> [Quoted passage]:
⁂
Electron and phonon properties of 9-AGNRs

To rationalize the charge transport measurements, particularly to identify the origin of the resonances observed in the SET regime of devices D3 and D6, we performed quantum chemistry calculations. We initially compute the electron and phonon band structures by performing periodic density functional theory (DFT) calculations of a 9-AGNR unit cell (Methods). To account for the quantum confinement effect in a finite-length 9-AGNR of 60 nm, we discretize the two band structures and obtain the corresponding energy levels⁴⁶. Figure 4a shows a schematic of the 9-AGNR, alongside the calculated electronic band structure and DOS (Fig. 4b). The plot displays a semiconducting behaviour with a bandgap of ~796 meV, in agreement with previous electronic band structure calculations⁴⁷. The red crosses on the band structure graph correspond to the discretized energy levels of the 9-AGNR. From the energy-level spectrum, we create a histogram of the energy differences of adjacent energy levels for the selected ka values (Fig. 4c).

Fig. 4: Electron and phonon properties of 9-AGNRs.

a, Molecular structure of a 9-AGNR. b, Electron band structure of 9-AGNR and the corresponding DOS. The energy scale is within ±4 eV. c, Histogram of electron energy-level spacing of 9-AGNR determined by the energy differences of neighbouring bands at various ka values (red cross in b). The inset presents a zoomed-in view of the 20–40 meV region. d, Phonon band structure of 9-AGNR and the corresponding DOS. The energy scale is within 0–60 meV. e, Histogram of phonon energy of 9-AGNR determined by the energies of different bands at various ka values (red cross in d). The discretization of all the energy bands⁵⁷ for ka = [0, π] is performed using Δka = 2π/N = 0.251, where N = 25.

Fig. 5: Electron transport in 9-AGNR transistors (D7) with S-SWNT leads.

a, Colour-scaled current versus V_SG1 and V_SG2 at fixed V_Bias = 100 mV and V_FG = 0 V. The four sketches on the four corners illustrate the band diagrams of four different regimes for the SWNT electrodes (from left to right): p–p, p–gap, gap–p or gap–gap. The four coloured dots mark the positions of (V_SG1, V_SG2) settings for the measurements in c. b, Evolution of electrical transport (current) as a function of V_FG, V_SG1 and V_SG2 (left). Nine colour-scaled current maps are shown in the three-dimensional plot: map of current versus V_SG1 and V_SG2 at V_FG = 0 V and V_Bias = 100 mV (also shown in a); maps of current versus V_FG and V_SG1 at five different V_SG2 values of –4, –2, 0, 2 and 4 V, and V_Bias = 50 mV; maps of current versus V_FG and V_SG2 at three different V_SG1 values of –4, 0 and 4 V, and V_Bias = 50 mV. Two example maps as edge highlighted by the blue dashed line and yellow dashed line in the left three-dimensional plot (right). Current versus V_FG and V_SG1 values at V_SG2 = –4 V (top right); current versus V_FG and V_SG2 at V_SG1 = –4 V (bottom right). c, Colour-scaled differential conductance versus V_FG and V_Bias for different (V_SG1, V_SG2) settings as per their position marked by the four coloured dots in a—from left to right: (–1.0 V, –1.0 V), (–0.6 V, 0.6 V), (–0.4 V, 0.4 V) and (1.0 V, 1.0 V). Several resonances with two different slopes are marked with grey or yellow arrows. d, Differential conductance versus V_Bias cut along V_FG = 2.7 V in the four maps shown in c (as marked by the four coloured arrows on top of the maps).
⁂
> [Rows]:
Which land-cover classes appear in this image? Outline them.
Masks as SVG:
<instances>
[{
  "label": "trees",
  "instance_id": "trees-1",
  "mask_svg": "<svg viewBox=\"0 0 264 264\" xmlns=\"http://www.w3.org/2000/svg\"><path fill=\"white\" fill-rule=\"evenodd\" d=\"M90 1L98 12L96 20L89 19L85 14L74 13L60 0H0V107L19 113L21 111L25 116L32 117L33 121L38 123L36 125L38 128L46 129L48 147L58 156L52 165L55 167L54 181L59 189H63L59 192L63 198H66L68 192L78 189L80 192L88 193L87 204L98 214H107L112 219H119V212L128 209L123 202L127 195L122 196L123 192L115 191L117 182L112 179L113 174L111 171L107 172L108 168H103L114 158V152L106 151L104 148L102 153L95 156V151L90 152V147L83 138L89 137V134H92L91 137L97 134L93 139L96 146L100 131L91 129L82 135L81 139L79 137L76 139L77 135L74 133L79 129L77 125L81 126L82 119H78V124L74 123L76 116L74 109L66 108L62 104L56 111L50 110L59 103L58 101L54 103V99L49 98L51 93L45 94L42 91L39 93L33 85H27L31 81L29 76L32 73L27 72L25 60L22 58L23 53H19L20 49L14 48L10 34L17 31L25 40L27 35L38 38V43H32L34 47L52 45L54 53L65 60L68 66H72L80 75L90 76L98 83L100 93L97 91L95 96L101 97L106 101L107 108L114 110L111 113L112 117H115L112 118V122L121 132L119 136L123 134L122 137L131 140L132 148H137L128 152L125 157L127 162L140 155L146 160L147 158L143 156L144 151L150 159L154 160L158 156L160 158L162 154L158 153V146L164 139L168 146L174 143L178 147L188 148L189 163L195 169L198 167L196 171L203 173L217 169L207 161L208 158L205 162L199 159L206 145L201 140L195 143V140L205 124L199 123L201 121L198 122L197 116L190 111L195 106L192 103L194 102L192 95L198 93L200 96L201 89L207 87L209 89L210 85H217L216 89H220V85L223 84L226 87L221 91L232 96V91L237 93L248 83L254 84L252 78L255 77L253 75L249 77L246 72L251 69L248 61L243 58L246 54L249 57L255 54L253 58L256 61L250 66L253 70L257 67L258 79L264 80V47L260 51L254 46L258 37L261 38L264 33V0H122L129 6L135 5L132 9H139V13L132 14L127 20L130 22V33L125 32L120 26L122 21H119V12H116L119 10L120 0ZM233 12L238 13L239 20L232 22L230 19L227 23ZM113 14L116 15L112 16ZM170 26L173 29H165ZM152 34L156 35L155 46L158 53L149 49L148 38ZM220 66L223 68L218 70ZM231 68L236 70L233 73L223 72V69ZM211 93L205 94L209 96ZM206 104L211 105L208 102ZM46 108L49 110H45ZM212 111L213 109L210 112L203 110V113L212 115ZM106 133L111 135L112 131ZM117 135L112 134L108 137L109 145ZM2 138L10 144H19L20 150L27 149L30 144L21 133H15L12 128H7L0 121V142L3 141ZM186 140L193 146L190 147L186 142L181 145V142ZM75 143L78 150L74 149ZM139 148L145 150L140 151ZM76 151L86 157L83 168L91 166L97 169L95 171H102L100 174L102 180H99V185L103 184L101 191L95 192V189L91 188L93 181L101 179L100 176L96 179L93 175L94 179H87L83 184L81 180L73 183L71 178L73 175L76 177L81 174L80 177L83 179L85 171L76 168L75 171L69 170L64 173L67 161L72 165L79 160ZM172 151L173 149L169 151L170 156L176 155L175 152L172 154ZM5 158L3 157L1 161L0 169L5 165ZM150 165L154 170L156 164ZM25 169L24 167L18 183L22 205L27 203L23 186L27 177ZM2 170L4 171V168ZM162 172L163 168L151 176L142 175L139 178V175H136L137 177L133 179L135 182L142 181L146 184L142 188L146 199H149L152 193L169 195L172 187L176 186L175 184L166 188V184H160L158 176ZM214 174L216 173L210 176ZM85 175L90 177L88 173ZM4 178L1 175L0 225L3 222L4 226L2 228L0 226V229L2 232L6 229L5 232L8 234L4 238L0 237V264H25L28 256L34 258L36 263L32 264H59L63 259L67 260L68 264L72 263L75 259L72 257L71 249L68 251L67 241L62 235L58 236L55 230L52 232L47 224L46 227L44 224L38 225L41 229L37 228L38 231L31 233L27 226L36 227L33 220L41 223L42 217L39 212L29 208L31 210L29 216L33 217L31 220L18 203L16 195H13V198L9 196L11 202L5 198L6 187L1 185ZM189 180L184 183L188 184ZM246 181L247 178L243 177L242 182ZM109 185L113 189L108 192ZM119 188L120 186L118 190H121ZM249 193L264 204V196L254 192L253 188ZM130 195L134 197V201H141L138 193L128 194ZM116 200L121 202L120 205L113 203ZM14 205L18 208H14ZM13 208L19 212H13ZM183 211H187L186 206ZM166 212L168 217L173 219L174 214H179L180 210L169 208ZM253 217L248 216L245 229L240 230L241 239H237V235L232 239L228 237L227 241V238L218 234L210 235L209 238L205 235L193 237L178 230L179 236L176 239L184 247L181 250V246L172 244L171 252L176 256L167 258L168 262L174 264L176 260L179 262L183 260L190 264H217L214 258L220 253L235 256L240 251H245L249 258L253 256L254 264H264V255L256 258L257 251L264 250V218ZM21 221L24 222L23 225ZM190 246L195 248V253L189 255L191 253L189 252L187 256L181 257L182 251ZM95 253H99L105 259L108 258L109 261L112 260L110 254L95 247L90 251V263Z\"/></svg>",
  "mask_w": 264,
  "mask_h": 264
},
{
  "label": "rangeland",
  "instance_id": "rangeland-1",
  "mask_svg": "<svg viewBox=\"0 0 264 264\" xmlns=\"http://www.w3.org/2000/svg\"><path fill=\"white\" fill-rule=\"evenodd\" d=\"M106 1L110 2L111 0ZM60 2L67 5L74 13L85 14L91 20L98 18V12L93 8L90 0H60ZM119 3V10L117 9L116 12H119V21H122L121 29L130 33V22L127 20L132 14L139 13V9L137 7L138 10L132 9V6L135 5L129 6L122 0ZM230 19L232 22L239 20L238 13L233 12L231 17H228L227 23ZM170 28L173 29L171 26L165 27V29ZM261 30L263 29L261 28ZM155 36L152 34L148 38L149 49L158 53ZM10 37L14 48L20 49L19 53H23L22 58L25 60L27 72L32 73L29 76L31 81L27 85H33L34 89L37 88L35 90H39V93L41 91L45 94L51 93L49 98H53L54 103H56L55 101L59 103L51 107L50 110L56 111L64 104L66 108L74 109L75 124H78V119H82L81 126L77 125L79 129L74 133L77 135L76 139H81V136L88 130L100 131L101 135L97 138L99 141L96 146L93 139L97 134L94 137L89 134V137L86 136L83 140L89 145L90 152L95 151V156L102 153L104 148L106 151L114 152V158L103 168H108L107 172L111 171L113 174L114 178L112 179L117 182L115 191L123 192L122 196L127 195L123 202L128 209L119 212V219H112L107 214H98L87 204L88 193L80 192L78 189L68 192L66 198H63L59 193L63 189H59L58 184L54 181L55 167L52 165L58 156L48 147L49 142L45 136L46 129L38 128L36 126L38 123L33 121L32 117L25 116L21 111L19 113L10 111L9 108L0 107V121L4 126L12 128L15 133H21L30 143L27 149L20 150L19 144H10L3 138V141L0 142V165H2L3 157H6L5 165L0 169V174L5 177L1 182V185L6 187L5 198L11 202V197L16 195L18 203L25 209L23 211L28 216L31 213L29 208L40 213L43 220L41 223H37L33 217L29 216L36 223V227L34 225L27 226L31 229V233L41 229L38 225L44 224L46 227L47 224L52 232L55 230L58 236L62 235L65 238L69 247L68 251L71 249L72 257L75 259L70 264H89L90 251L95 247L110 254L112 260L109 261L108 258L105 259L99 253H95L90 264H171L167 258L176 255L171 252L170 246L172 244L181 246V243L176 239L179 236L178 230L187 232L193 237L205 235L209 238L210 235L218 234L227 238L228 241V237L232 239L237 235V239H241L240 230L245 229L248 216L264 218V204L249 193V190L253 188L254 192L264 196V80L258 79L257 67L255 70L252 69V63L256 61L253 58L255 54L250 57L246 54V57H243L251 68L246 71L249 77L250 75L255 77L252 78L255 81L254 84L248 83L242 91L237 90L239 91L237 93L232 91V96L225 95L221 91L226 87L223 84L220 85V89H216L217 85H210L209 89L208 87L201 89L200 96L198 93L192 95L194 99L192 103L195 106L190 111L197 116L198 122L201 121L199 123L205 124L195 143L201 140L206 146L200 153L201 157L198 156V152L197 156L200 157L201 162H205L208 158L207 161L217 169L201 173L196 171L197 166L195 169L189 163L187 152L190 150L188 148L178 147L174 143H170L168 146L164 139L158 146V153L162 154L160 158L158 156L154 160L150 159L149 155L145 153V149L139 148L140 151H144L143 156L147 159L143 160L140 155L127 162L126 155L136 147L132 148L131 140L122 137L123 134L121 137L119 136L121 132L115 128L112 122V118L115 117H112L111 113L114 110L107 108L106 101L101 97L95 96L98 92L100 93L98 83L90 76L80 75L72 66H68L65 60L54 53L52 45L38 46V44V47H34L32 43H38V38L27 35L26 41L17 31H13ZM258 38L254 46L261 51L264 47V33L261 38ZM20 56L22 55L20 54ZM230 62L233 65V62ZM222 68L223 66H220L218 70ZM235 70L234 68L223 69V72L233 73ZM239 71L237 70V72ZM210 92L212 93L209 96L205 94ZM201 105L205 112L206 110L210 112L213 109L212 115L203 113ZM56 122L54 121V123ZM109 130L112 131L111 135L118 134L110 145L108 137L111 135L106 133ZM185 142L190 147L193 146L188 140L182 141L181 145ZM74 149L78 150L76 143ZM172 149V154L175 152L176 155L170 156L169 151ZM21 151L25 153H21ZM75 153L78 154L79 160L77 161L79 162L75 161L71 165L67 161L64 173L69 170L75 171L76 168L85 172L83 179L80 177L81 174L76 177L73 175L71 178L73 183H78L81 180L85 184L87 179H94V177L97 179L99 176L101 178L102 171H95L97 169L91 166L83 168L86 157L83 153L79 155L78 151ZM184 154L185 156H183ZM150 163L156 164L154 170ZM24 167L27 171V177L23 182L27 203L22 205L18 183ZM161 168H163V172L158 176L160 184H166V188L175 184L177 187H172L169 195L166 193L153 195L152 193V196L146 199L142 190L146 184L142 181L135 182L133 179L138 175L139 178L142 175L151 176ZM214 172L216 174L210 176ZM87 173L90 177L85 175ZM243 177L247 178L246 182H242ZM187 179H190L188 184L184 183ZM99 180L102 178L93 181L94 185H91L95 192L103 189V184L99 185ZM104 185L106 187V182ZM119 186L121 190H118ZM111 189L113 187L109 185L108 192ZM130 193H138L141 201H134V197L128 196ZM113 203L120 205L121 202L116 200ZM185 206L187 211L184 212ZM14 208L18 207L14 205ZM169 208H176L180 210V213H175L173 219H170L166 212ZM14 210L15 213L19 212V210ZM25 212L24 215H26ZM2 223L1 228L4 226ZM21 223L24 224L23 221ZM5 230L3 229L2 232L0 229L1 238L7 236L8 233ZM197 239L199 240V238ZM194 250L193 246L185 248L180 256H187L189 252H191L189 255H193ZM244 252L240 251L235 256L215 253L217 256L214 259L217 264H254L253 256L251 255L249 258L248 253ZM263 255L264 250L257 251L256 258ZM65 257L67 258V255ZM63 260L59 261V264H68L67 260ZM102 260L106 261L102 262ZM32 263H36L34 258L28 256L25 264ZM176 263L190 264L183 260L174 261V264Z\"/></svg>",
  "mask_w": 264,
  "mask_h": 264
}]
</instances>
⁂
> [Prompt]:
In the 9-AGNR text, which four regimes for the SWNT electrodes do the corner sketches in Fig. 5a illustrate?

> [Result of the task]:
p–p, p–gap, gap–p and gap–gap